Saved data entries
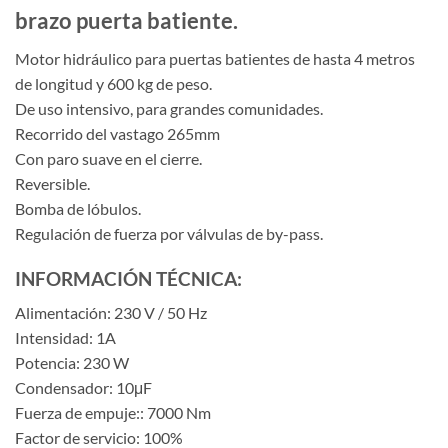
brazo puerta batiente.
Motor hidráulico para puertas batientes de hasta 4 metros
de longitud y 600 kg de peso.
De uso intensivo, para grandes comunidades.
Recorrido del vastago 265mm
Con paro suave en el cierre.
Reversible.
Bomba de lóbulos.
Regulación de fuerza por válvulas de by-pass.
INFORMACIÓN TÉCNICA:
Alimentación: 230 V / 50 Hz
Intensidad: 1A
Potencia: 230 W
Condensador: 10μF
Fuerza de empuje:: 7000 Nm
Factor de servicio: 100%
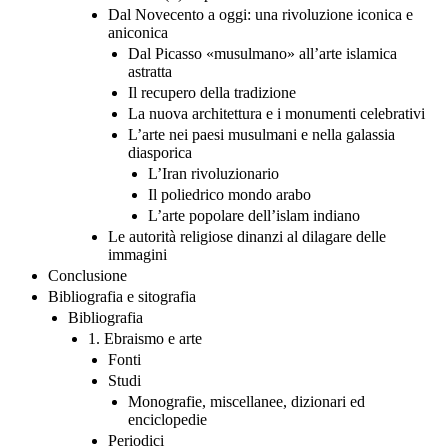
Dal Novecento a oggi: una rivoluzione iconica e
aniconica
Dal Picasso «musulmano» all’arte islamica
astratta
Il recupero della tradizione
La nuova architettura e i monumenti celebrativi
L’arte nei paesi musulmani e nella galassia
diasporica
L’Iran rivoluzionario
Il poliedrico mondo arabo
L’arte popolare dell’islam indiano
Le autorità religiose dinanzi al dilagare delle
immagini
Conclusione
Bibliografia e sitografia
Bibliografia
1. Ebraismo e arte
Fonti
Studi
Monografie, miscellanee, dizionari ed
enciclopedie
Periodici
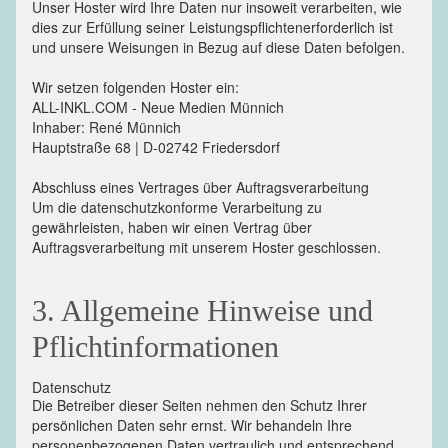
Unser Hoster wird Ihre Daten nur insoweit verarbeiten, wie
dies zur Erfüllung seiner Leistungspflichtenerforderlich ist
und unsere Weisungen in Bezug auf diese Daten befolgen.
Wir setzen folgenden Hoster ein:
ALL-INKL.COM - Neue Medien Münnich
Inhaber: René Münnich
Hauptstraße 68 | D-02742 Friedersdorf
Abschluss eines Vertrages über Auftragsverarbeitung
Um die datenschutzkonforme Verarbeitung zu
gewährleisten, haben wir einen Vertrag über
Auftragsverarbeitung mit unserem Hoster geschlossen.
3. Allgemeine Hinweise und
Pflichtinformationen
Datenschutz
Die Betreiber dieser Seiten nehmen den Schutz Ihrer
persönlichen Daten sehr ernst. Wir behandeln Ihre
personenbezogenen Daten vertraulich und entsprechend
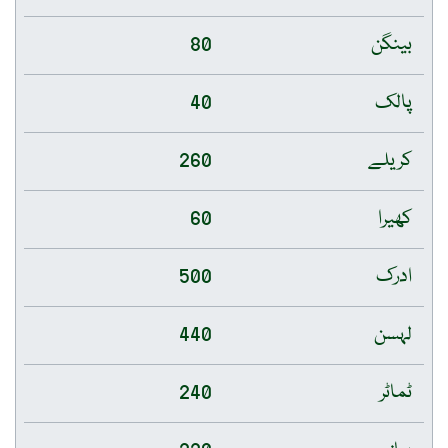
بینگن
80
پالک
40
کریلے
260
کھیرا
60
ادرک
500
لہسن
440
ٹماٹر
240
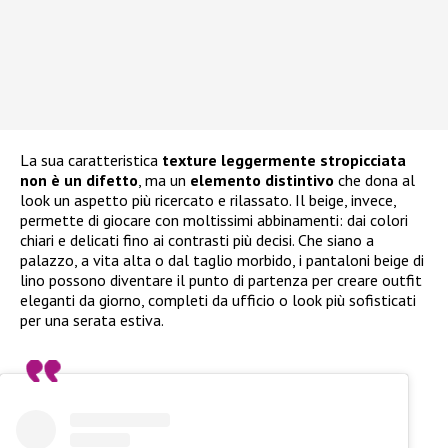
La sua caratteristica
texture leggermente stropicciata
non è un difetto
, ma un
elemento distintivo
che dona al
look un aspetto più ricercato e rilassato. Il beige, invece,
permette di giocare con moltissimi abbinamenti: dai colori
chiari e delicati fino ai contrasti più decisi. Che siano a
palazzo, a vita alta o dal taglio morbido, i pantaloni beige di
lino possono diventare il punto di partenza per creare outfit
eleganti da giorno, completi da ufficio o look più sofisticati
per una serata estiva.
...
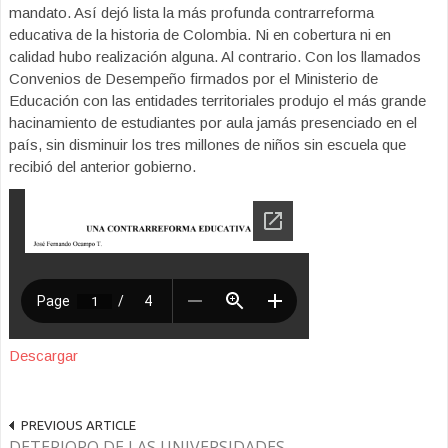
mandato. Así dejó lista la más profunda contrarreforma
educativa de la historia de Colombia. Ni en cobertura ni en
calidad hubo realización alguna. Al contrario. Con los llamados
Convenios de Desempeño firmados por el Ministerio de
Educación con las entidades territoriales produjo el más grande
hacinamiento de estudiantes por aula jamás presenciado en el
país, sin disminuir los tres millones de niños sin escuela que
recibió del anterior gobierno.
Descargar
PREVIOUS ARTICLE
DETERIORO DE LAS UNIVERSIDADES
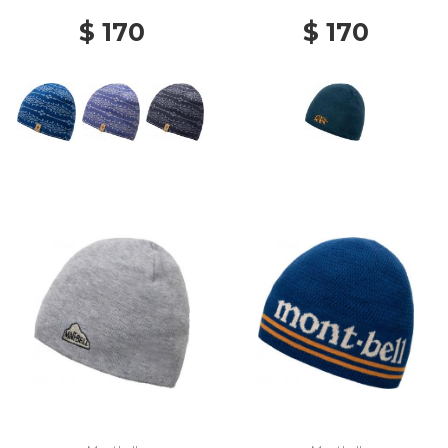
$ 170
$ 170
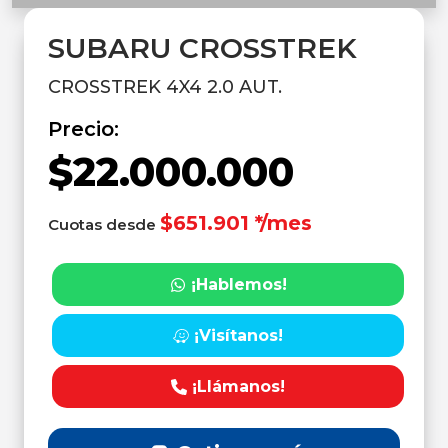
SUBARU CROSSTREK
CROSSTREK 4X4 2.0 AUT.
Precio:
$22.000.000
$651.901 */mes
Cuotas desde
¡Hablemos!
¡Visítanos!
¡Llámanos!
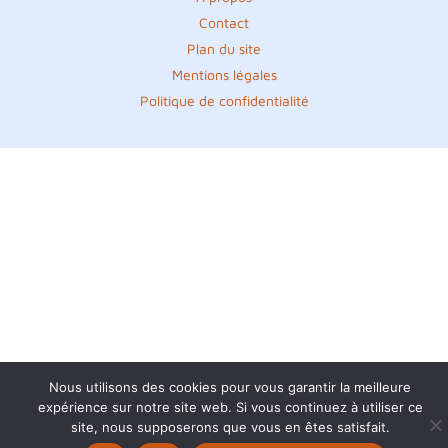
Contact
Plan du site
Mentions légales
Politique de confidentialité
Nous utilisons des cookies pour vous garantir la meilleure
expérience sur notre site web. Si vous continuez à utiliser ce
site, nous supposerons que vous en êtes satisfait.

#### [Task directions]
Print exactly, with no pictures, the lines above from the one that holds "L’arte nei paesi musulmani e nella galassia" through the one that holds "per una serata estiva.", both of them included.

#### [Solution to the exercise]
L’arte nei paesi musulmani e nella galassia
diasporica
L’Iran rivoluzionario
Il poliedrico mondo arabo
L’arte popolare dell’islam indiano
Le autorità religiose dinanzi al dilagare delle
immagini
Conclusione
Bibliografia e sitografia
Bibliografia
1. Ebraismo e arte
Fonti
Studi
Monografie, miscellanee, dizionari ed
enciclopedie
Periodici
Unser Hoster wird Ihre Daten nur insoweit verarbeiten, wie
dies zur Erfüllung seiner Leistungspflichtenerforderlich ist
und unsere Weisungen in Bezug auf diese Daten befolgen.
Wir setzen folgenden Hoster ein:
ALL-INKL.COM - Neue Medien Münnich
Inhaber: René Münnich
Hauptstraße 68 | D-02742 Friedersdorf
Abschluss eines Vertrages über Auftragsverarbeitung
Um die datenschutzkonforme Verarbeitung zu
gewährleisten, haben wir einen Vertrag über
Auftragsverarbeitung mit unserem Hoster geschlossen.
3. Allgemeine Hinweise und
Pflichtinformationen
Datenschutz
Die Betreiber dieser Seiten nehmen den Schutz Ihrer
persönlichen Daten sehr ernst. Wir behandeln Ihre
personenbezogenen Daten vertraulich und entsprechend
بینگن
80
پالک
40
کریلے
260
کھیرا
60
ادرک
500
لہسن
440
ٹماٹر
240
La sua caratteristica
texture leggermente stropicciata
non è un difetto
, ma un
elemento distintivo
che dona al
look un aspetto più ricercato e rilassato. Il beige, invece,
permette di giocare con moltissimi abbinamenti: dai colori
chiari e delicati fino ai contrasti più decisi. Che siano a
palazzo, a vita alta o dal taglio morbido, i pantaloni beige di
lino possono diventare il punto di partenza per creare outfit
eleganti da giorno, completi da ufficio o look più sofisticati
per una serata estiva.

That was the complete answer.